» What to produce:
Using the exam review, answer these questions:
1. By what day and time are the responses due in the GitHub repo?
2. Who collected the restaurant tip data, and in what year?
3. What is the estimated coefficient for Party in the regression output?

» Source text:
___

AE 08: Exam 01 Review

Published

October 2, 2023

Important

Go to the course GitHub organization and locate your ae-08 repo to get started.

Render, commit, and push your responses to GitHub by the end of class. The responses are due in your GitHub repo no later than Thursday, October 5 at 11:59pm.

Packages

library(tidyverse)
library(tidymodels)
library(knitr)
library(patchwork)

Restaurant tips

What factors are associated with the amount customers tip at a restaurant? To answer this question, we will use data collected in 2011 by a student at St. Olaf who worked at a local restaurant.¹

The variables we’ll focus on for this analysis are

Tip: amount of the tip
Party: number of people in the party

View the data set to see the remaining variables.

tips <- read_csv("data/tip-data.csv")

Exploratory data analysis

p1 <- ggplot(data = tips, aes(x = Tip)) + 
  geom_histogram(color = "white", binwidth = 2) +
  labs(x = "Tips ($)",
       title = "Tips at local restaurant")

p2 <- ggplot(data = tips, aes(x = Party)) + 
  geom_histogram(color = "white") +
  labs(x = "Party",
       title = "Number of diners in party") +
  xlim(c(0, 7))

p3 <- ggplot(data = tips, aes(x = Party, y = Tip)) + 
  geom_jitter() + 
  labs(x = "Number of diners in party", 
       y = "Tips ($)",
       title = "Tips vs. Party")

(p1 + p2) / p3

The goal is to fit a model that uses the number of diners in the party to understand variability in the tips.

Exercise 1

Write the statistical model.

[add answer here]

Exercise 2

The regression output with 90% confidence intervals for the coefficients is shown below.

tips_fit <- linear_reg() |>
  fit(Tip ~ Party, data = tips)

tidy(tips_fit, conf.int = TRUE, conf.level = 0.9) |>
  kable(digits = 3)

term	estimate	std.error	statistic	p.value	conf.low	conf.high
(Intercept)	0.383	0.321	1.195	0.234	-0.147	0.913
Party	1.957	0.118	16.553	0.000	1.761	2.152

glance(tips_fit)$sigma

[1] 2.082824

Write the regression equation.

[add answer here]

Exercise 3

The regression standard error is 2.083. Write the definition of this value in the context of the data.

[add answer here]

Exercise 4

tips_aug <- augment(tips_fit$fit)

___

» Excerpted records:
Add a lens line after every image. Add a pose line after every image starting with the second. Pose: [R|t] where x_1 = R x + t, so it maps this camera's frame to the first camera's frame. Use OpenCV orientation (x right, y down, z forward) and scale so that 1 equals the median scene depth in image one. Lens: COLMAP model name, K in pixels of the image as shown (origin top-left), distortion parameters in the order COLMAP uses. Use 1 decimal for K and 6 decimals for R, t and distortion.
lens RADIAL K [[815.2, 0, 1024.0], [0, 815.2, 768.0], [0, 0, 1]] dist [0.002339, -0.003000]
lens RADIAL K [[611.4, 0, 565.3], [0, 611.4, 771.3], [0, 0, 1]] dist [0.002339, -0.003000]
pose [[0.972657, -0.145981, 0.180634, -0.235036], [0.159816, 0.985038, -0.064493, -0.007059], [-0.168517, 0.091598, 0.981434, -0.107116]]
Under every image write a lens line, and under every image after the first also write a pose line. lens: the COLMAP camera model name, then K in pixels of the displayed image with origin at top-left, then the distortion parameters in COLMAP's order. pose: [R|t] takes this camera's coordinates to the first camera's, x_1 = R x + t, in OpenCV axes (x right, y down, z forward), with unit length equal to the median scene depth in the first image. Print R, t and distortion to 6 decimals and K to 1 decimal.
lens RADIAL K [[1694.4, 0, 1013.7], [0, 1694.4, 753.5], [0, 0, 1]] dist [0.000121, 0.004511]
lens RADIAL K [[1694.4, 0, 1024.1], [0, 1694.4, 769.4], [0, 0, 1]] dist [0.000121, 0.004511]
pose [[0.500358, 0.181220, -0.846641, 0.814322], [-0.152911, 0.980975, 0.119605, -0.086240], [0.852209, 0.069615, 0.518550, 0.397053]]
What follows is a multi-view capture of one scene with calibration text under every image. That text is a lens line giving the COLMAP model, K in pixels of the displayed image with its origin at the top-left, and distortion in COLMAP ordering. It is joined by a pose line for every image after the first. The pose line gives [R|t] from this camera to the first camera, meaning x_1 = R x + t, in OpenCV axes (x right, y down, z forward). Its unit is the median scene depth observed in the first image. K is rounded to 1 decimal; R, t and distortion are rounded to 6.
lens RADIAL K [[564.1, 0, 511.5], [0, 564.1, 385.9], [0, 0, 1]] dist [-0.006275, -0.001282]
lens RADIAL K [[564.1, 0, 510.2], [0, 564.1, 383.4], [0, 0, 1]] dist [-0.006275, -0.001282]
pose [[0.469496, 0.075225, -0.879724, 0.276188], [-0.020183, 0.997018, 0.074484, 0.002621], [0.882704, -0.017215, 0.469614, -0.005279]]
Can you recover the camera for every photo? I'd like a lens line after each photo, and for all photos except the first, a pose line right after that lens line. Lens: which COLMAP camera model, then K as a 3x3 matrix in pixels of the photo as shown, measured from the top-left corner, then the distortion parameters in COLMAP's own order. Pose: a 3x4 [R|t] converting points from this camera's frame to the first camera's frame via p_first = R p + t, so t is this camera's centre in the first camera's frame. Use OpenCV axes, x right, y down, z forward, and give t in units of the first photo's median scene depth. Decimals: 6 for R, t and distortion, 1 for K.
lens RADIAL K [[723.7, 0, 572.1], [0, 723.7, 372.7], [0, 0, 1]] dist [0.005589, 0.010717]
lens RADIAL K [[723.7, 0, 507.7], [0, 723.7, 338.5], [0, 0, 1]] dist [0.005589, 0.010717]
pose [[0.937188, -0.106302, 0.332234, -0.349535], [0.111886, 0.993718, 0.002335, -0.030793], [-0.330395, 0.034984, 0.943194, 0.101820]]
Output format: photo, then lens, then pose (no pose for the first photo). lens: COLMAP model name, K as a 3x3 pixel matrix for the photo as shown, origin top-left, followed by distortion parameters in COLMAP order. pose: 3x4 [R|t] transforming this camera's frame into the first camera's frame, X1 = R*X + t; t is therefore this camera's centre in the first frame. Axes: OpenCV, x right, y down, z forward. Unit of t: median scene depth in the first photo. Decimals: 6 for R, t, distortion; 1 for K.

___

» Output below:
1. Thursday, October 5 at 11:59pm.
2. A student at St. Olaf who worked at a local restaurant, in 2011.
3. 1.957.